Task instructions.
A: Reproduce, word for word, the section of the red wine and brain health article that opens with the words containing "Think about it." and closes with "of wishful drinking.".
B: Carry on writing the article about red wine and brain health, picking up right after its final sentence.

Provided text.
━━━
Weighing resveratrol's antioxidant effects against risks of alcohol consumption.

Kelsey Knight / Unsplash
Source: Kelsey Knight / Unsplash

Alcohol is a toxic liquid infamous for impairing judgment, concentration and coordination, yet we often read headlines telling us that red wine is good for the brain.

Think about it. When was the last time you went to your primary care doctor, neurologist or psychiatrist for help with a brain symptom such as memory lapses, difficulty concentrating, or confusion, and were diagnosed with Alcohol Deficiency Disorder?

Doctor: “Your problem, Mrs. Williams, is that you don’t drink. The human brain requires alcohol to function at its best. Go home, start drinking regularly, then come see me again in three months.”

This ludicrous recommendation never comes from the mouths of experienced clinicians who understand all of the ways in which alcohol endangers health. It comes from headline-grabbing studies designed to make wine look like a health food. These studies make the news because we desperately want to believe that the solution to our Alzheimer’s epidemic may be as simple as enjoying a glass or two of red with dinner—a classic example of wishful drinking.

Funny how we rarely see media messages promoting beer, vodka or whiskey for brain health—it’s almost always red wine. Why is that?

What separates red wine from most other alcoholic beverages is the presence of resveratrol, a compound lurking within grape skins which is supposed to have antioxidant properties. Is this true? If so, is drinking red wine to reap the alleged benefits of its resveratrol content worth the very real risks posed by its alcohol content?
━━━
Records from a dataset

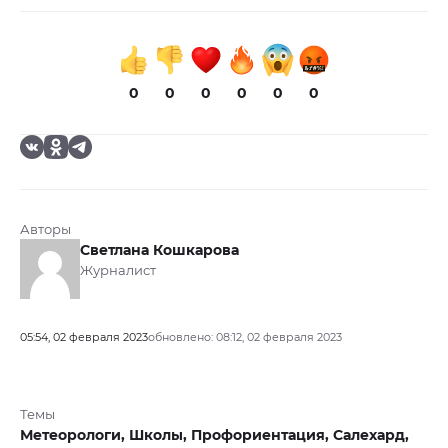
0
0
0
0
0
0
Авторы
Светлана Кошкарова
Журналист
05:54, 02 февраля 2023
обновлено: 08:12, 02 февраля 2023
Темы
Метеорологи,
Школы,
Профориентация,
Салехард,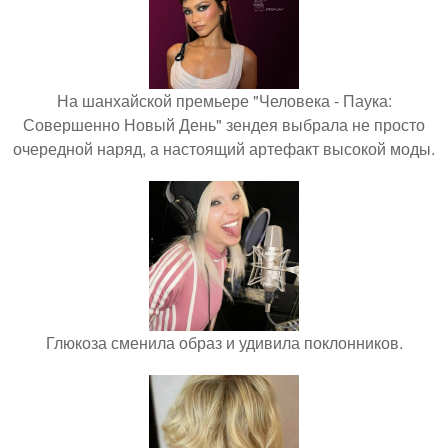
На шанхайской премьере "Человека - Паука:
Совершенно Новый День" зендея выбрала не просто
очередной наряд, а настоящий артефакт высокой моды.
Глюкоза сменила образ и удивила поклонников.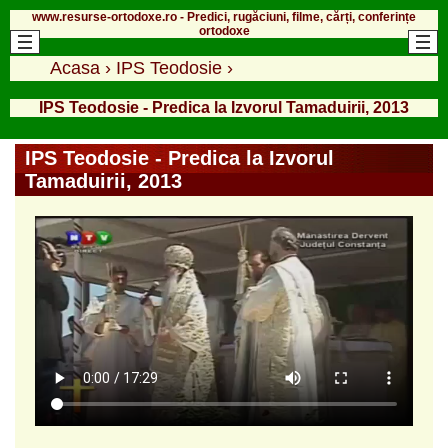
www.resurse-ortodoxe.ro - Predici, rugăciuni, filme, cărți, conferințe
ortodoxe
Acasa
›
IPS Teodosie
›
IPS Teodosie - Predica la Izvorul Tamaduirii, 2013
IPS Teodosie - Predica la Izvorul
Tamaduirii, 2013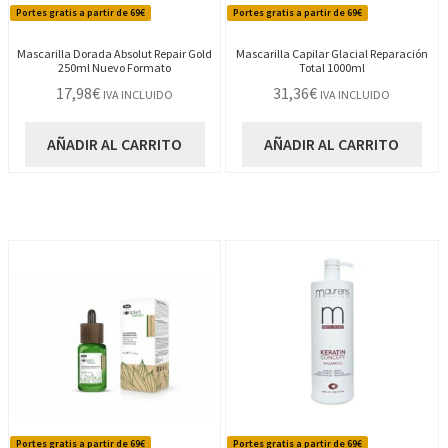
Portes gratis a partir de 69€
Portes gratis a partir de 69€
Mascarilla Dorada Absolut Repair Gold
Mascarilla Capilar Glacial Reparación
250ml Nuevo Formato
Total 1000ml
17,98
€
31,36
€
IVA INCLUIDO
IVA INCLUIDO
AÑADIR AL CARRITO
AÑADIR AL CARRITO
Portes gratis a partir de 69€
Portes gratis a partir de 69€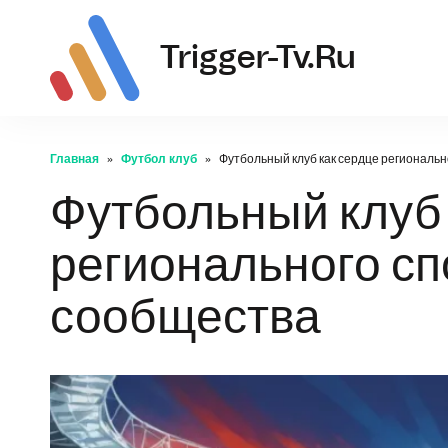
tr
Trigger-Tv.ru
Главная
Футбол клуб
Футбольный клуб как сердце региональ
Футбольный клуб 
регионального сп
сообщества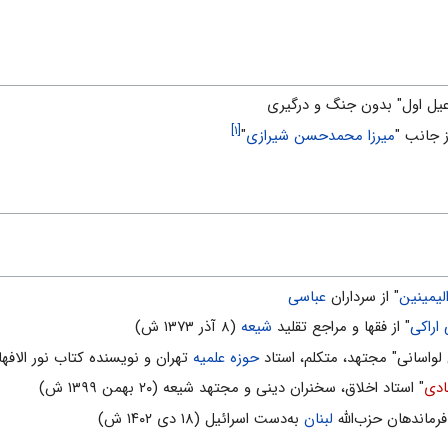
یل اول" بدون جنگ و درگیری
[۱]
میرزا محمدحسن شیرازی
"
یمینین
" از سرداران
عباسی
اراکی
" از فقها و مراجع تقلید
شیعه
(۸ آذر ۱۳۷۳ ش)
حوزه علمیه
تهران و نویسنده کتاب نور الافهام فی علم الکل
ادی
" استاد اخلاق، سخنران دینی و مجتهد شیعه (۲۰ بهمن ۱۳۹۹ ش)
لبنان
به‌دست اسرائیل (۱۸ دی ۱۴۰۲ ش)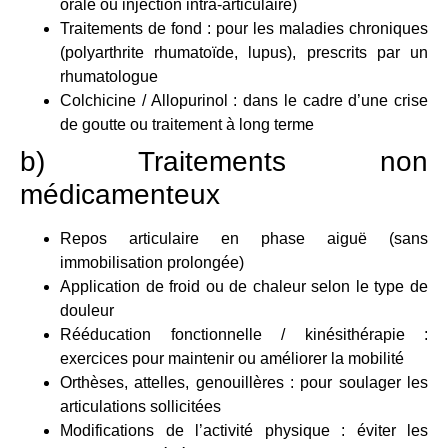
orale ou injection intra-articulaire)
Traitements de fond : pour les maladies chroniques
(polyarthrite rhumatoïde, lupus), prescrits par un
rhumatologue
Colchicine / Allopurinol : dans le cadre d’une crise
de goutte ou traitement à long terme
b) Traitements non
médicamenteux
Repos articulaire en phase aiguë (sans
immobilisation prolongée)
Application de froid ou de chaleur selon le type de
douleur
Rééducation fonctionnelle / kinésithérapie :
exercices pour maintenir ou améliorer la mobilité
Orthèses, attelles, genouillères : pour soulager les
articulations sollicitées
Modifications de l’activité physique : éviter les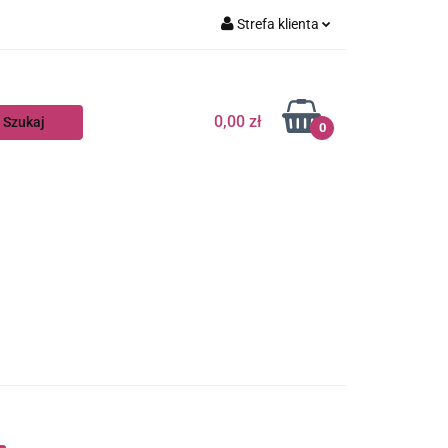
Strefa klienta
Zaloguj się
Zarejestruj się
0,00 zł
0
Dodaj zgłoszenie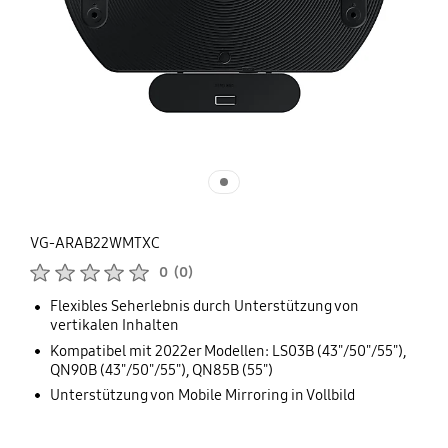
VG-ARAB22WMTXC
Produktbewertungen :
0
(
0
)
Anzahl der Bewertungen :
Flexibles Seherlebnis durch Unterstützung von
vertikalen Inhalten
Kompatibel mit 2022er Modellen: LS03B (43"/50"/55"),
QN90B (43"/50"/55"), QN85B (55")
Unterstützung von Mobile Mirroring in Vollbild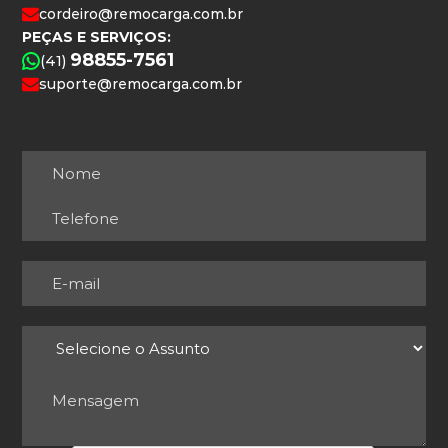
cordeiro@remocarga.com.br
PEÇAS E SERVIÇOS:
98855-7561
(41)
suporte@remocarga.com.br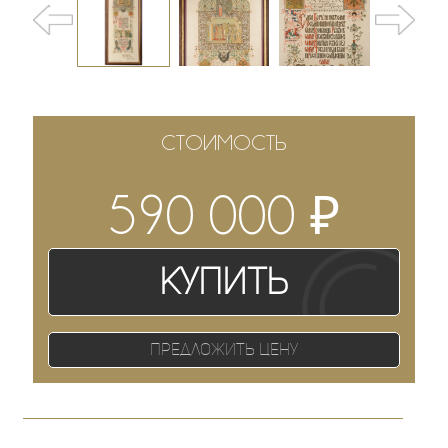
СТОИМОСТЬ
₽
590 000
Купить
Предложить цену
━━━
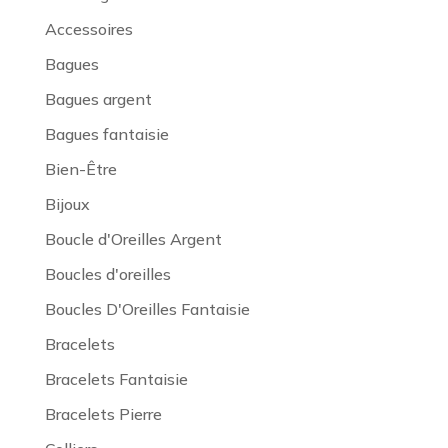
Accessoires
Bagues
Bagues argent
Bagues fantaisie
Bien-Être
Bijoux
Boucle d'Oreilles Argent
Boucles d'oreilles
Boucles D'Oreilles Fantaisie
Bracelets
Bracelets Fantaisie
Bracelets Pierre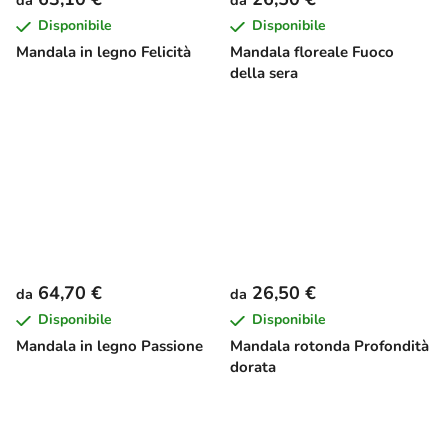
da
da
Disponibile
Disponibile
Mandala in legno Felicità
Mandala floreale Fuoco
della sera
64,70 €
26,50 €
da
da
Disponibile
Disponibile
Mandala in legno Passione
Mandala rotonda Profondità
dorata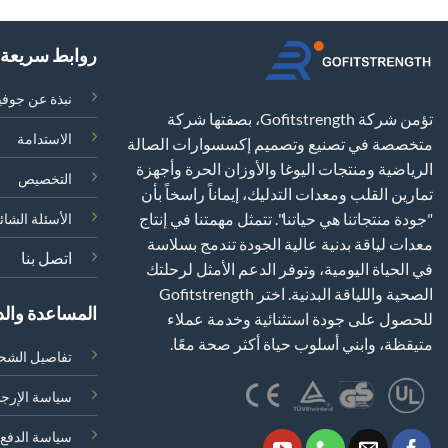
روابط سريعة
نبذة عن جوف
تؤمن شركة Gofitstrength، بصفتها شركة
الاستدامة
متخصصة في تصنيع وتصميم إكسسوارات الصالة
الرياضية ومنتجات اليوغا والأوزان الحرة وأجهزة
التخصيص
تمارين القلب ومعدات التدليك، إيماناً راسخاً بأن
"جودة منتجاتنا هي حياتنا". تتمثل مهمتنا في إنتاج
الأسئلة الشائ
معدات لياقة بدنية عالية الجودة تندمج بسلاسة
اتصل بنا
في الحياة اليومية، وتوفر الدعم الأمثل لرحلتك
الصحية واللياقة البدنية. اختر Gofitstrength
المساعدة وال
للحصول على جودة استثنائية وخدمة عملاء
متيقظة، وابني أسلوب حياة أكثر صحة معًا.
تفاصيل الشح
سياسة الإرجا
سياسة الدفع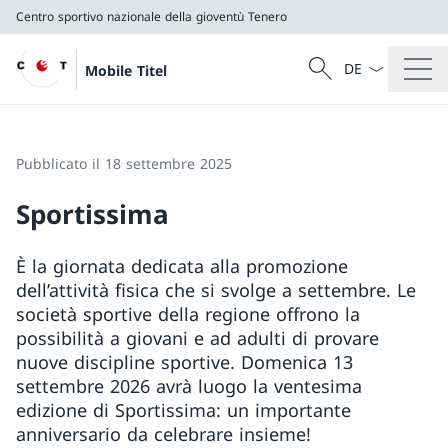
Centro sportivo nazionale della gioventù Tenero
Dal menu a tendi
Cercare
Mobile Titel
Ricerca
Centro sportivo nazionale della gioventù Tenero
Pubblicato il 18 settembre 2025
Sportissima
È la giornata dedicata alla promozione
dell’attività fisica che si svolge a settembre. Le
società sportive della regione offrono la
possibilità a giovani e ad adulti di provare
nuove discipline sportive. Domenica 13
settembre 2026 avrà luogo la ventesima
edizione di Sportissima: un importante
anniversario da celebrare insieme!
━━━
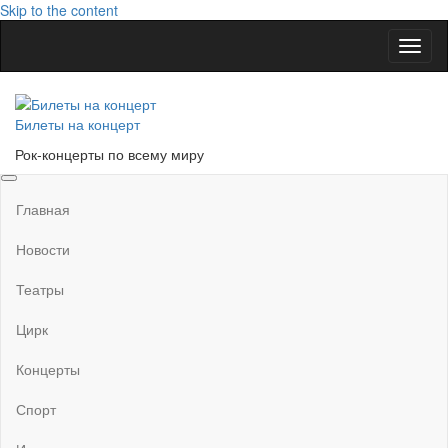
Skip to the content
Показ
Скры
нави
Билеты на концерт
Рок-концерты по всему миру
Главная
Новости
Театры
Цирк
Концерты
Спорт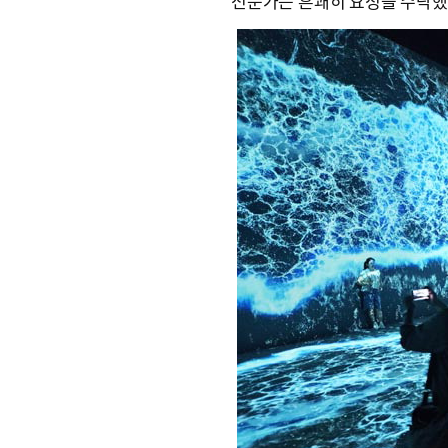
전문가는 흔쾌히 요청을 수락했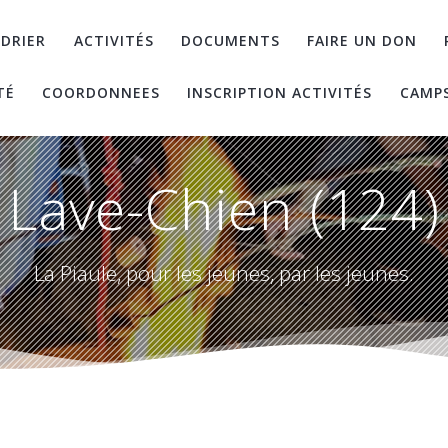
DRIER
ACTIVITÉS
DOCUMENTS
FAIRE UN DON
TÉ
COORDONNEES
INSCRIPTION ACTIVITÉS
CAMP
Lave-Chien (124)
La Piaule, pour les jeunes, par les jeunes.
━━━
Responses per task.
A:
Think about it. When was the last time you went to your primary care doctor, neurologist or psychiatrist for help with a brain symptom such as memory lapses, difficulty concentrating, or confusion, and were diagnosed with Alcohol Deficiency Disorder?

Doctor: “Your problem, Mrs. Williams, is that you don’t drink. The human brain requires alcohol to function at its best. Go home, start drinking regularly, then come see me again in three months.”

This ludicrous recommendation never comes from the mouths of experienced clinicians who understand all of the ways in which alcohol endangers health. It comes from headline-grabbing studies designed to make wine look like a health food. These studies make the news because we desperately want to believe that the solution to our Alzheimer’s epidemic may be as simple as enjoying a glass or two of red with dinner—a classic example of wishful drinking.

B:
What Is Resveratrol?

Resveratrol is a fungicide that grapevines produce to fight against gray mold (Botrytis cinerea) infection. When gray mold encroaches upon a grape, resveratrol sets to work dismantling its membranes—crippling its invasive capabilities by completely destroying its vital cellular components from the inside out. When resveratrol is finished with the poor, unsuspecting fungus, "no recognizable cellular structures are visible except ghosts of mitochondria." [Adrian and Jeandet, 2012]

How might this dastardly molecule hold the secret to better brain health? Those placing their hopes in resveratrol point to its antioxidant properties, which theoretically could protect brain cells from damaging oxidative stress. Oxidative stress is an important root cause of many brain diseases, including Alzheimer’s disease.

What Does the Science Say?

The lion's share of studies about red wine and public health have been epidemiological studies—many of which have suggested red wine might be associated with lower risks of various conditions such as heart disease. Unfortunately, epidemiological studies are not scientific experiments; they are questionnaire-based guesses about how foods and beverages might affect our health. This method of studying nutrition is notoriously flawed and at best only capable of generating hypotheses that then need to be tested in experiments to see if they deserve serious consideration. So, let’s focus instead on interventional studies—experiments designed to test the effects of substances on cognitive health.

Most of the hopeful headlines we see were inspired by the following three interventional studies:

Study #1: In the journal Nature, researchers at the University of Rochester published a study examining the effects of different doses of alcohol on the brain. In their conclusion, they suggest that people who drink some alcohol may be better protected from dementia compared to those who don’t drink at all. How did they arrive at this viewpoint?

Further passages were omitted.